Petunjuk.
• a. Berdasarkan kutipan tentang Roem, tahun berapa ia lulus dari AMS?
• b. Tentukan apakah setiap pernyataan berikut sesuai dengan kutipan tentang Roem. Jawab ya atau tidak, lalu kutip kata-kata yang menentukan. (i) Roem masuk STOVIA pada 1924. (ii) Roem berhenti belajar di GHS setelah tiga kali gagal ujian. (iii) Menurut Baswedan, Jong Islamieten Bond mendirikan Natipij sesudah Sumpah Pemuda.

Kutipan.

Roem menempuh pendidikannya
di Sekolah Rakyat (Volksschool), HIS (Hollandsch Inlandsche School), pada 1924
masuk STOVIA (School ter Opleiding voor
Indiesche Arts –Sekolah untuk mendidik dokter pribumi) di Jakarta. Pada
1927, setelah selesai pendidikan di bagian persiapan STOVIA; Roem melanjutkan
ke AMS (Algemene Middelbare Scool).
Lulus AMS pada 1930, Roem masuk Sekolah Tinggi Kedokteran GHS (Geneeskundige Hoge School) di Jakarta. Karena dua kali ujian, gagal, Roem berhenti belajar di GHS, dan
beristirahat selama dua tahun. Pada 1932, Roem masuk RHS (Recht Hooge School), dan meraih gelar Mester in the Rechten.
Selama masa istirahat itu,
Roem memanfaatkan waktunya dengan masuk dan bergiat di dalam Partai Syarikat
Islam Indonesia (PSII). Roem juga aktif dalam Jong Islamieten Bond (JIB) sekaligus dalam organisasi kepanduannya, Natipij (Nationale Indonesische
Padvinderij).
Menurut mantan Menteri Muda Penerangan A.R. Baswedan, Natipij merupakan organisasi yang
pertama sekali terang-terangan menyebut dirinya sebagai organisasi (Kepanduan)
Nasional Indonesia. “Dua tahun sebelum Sumpah Pemuda, Jong Islamieten Bond sudah mendirikan Nationale Indonesische Padvinderij,” kata Baswedan.

Entri Hasil Ekstraksi.
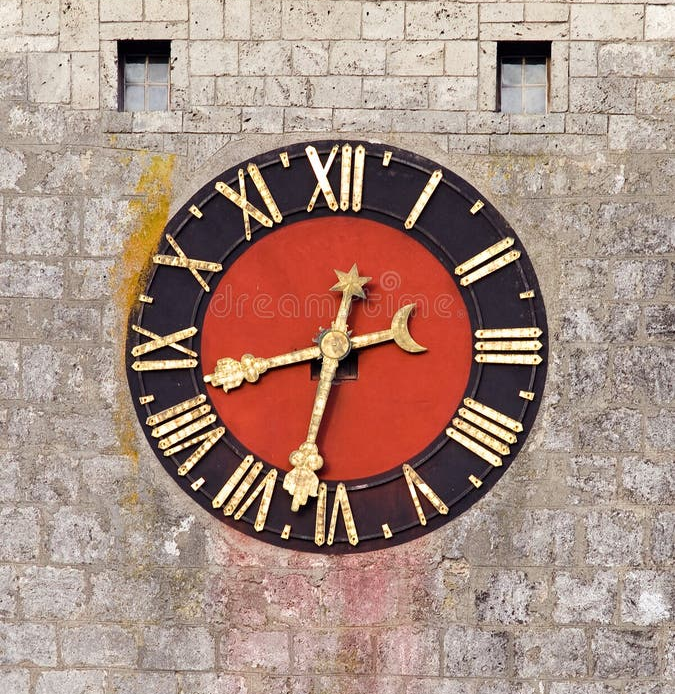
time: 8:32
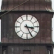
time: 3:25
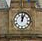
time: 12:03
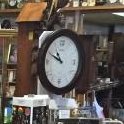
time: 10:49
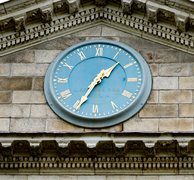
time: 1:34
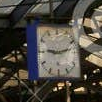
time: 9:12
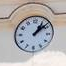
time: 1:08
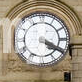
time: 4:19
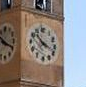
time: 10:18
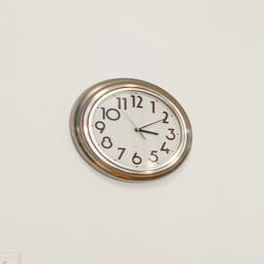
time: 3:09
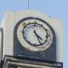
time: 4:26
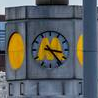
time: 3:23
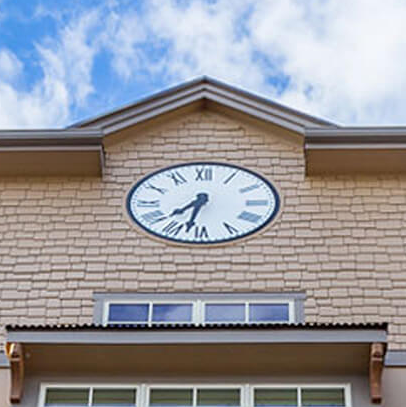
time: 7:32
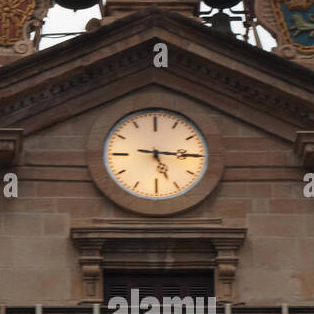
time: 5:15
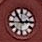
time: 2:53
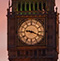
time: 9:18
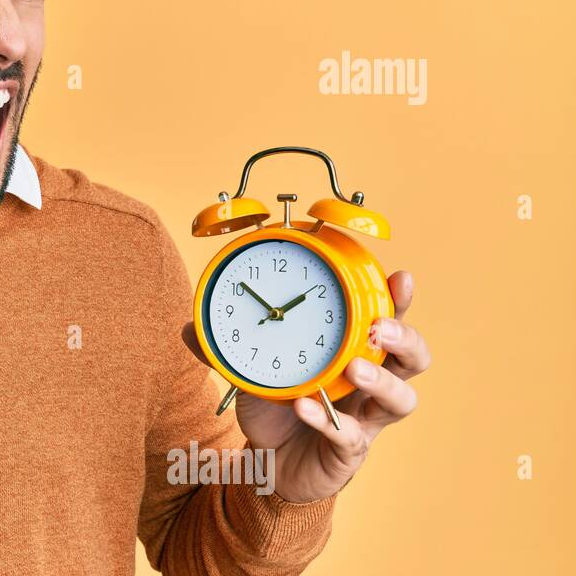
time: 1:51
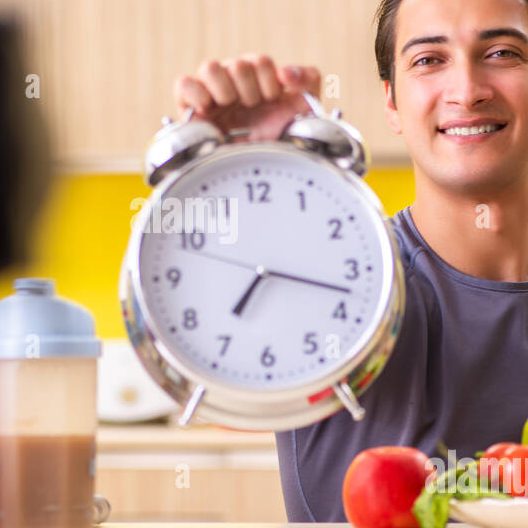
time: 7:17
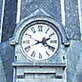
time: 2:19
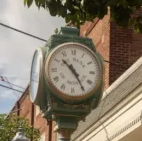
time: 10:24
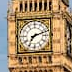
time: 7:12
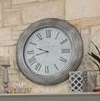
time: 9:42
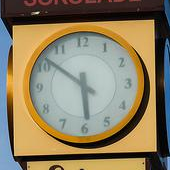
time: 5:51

--

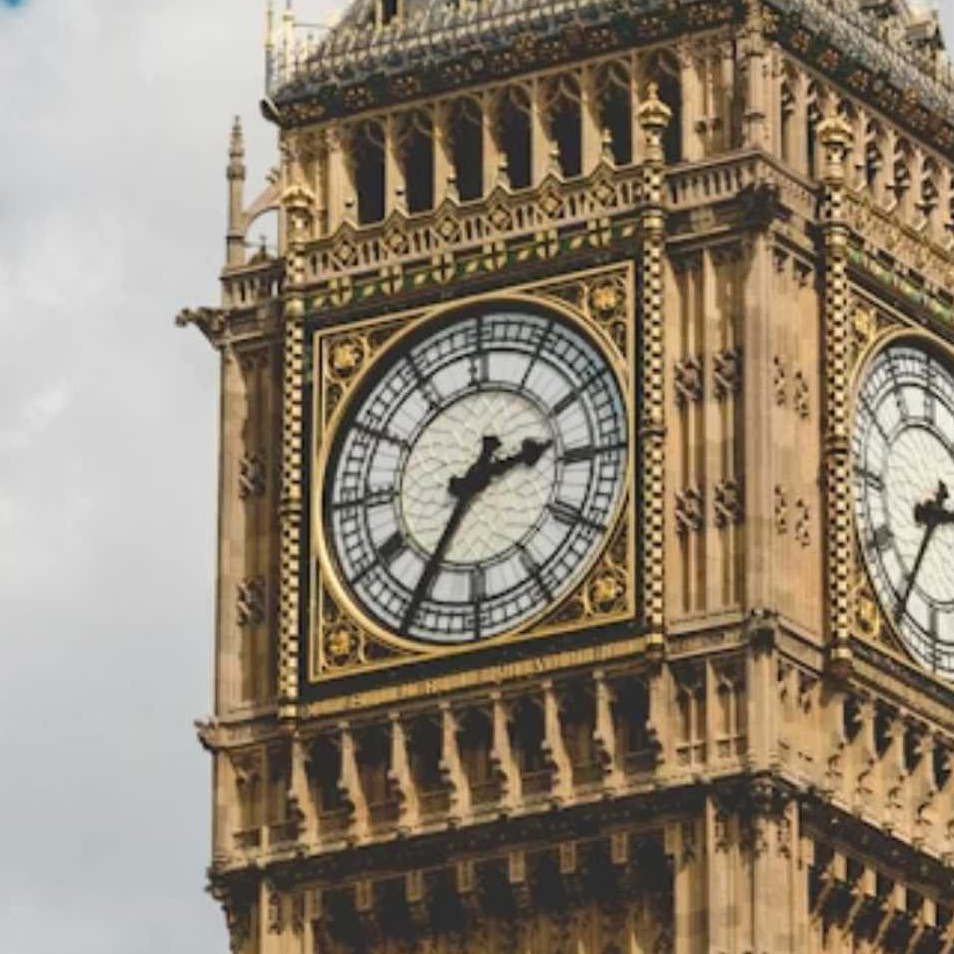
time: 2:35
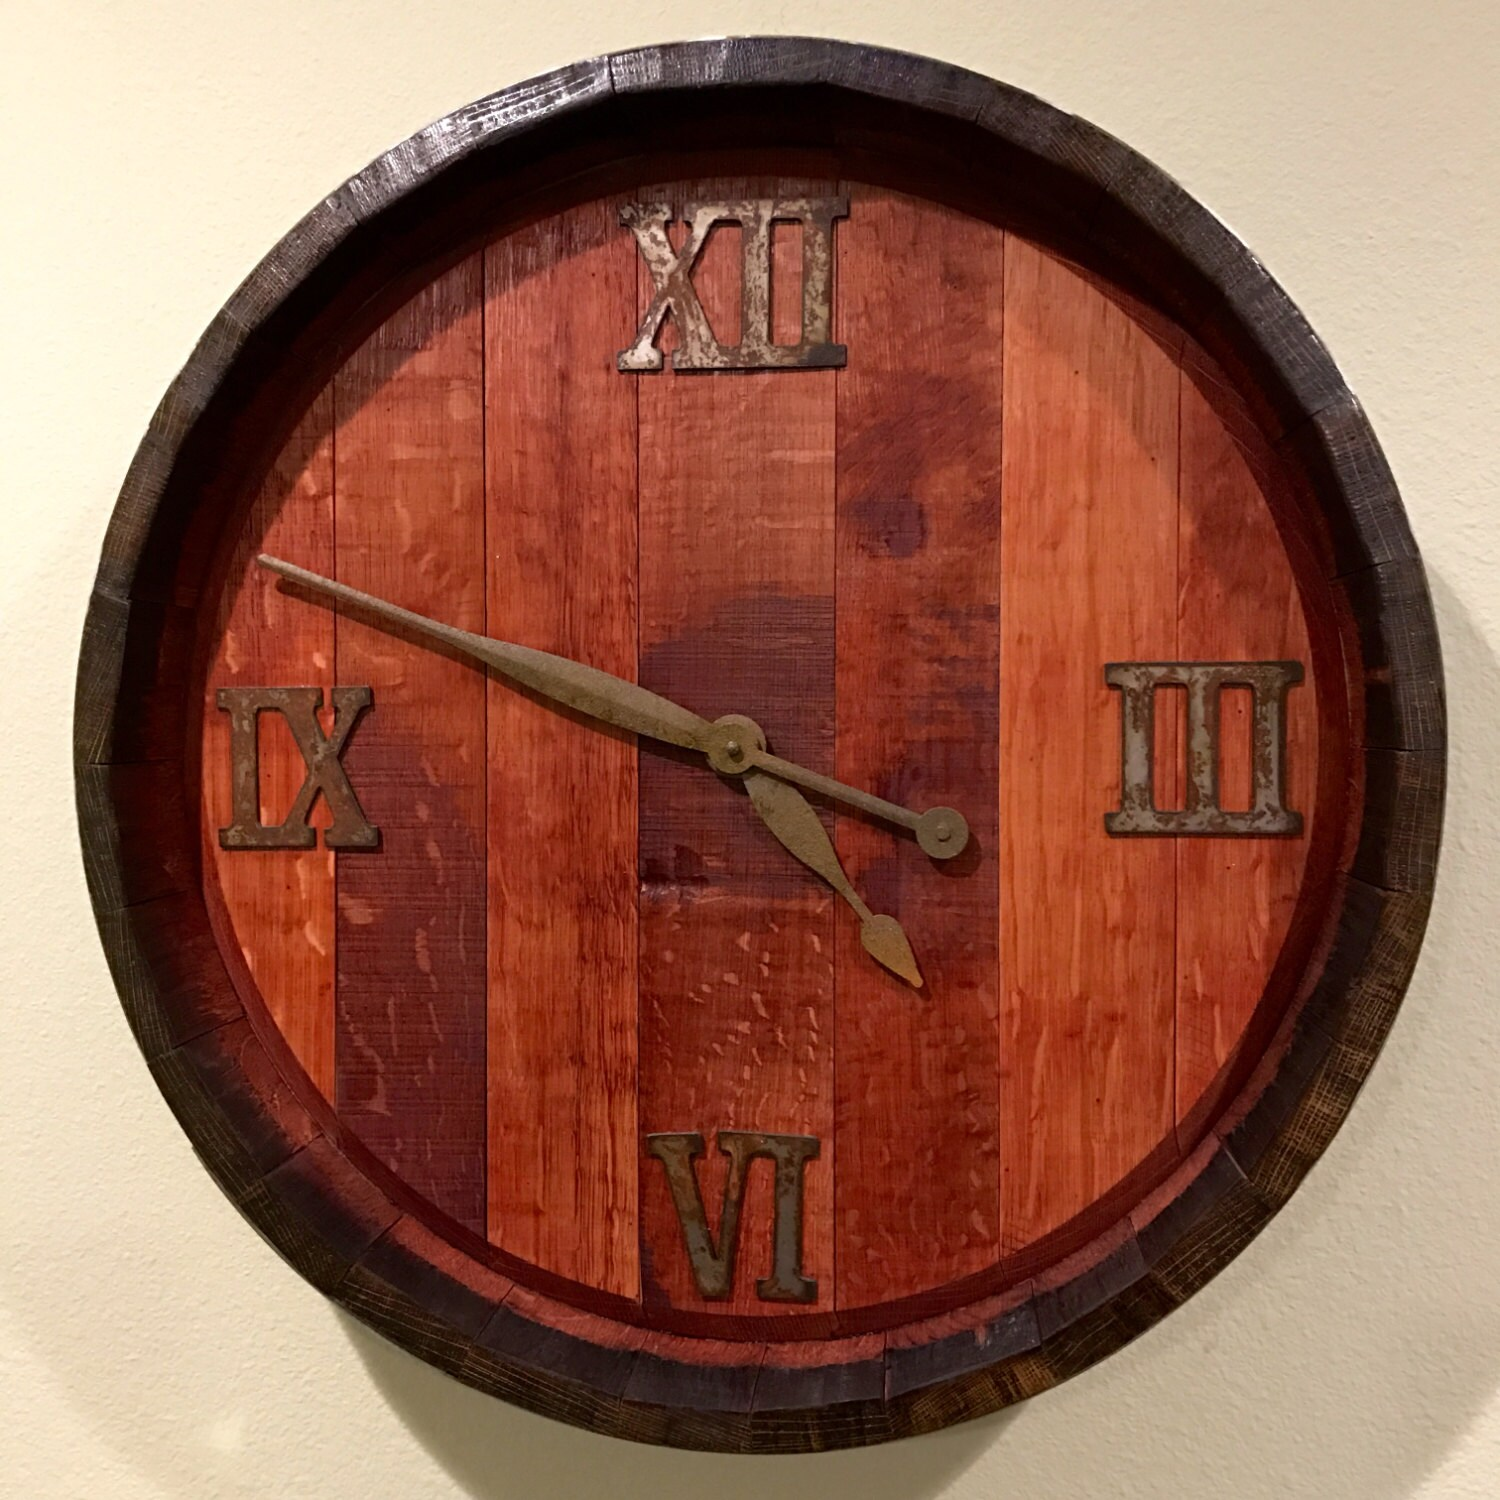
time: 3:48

Jawaban Tiap Tugas.
• a. Roem lulus dari AMS pada 1930.

• b.
(i) Ya: "pada 1924 masuk STOVIA"
(ii) Tidak: "Karena dua kali ujian, gagal, Roem berhenti belajar di GHS"
(iii) Tidak: "Dua tahun sebelum Sumpah Pemuda, Jong Islamieten Bond sudah mendirikan Nationale Indonesische Padvinderij"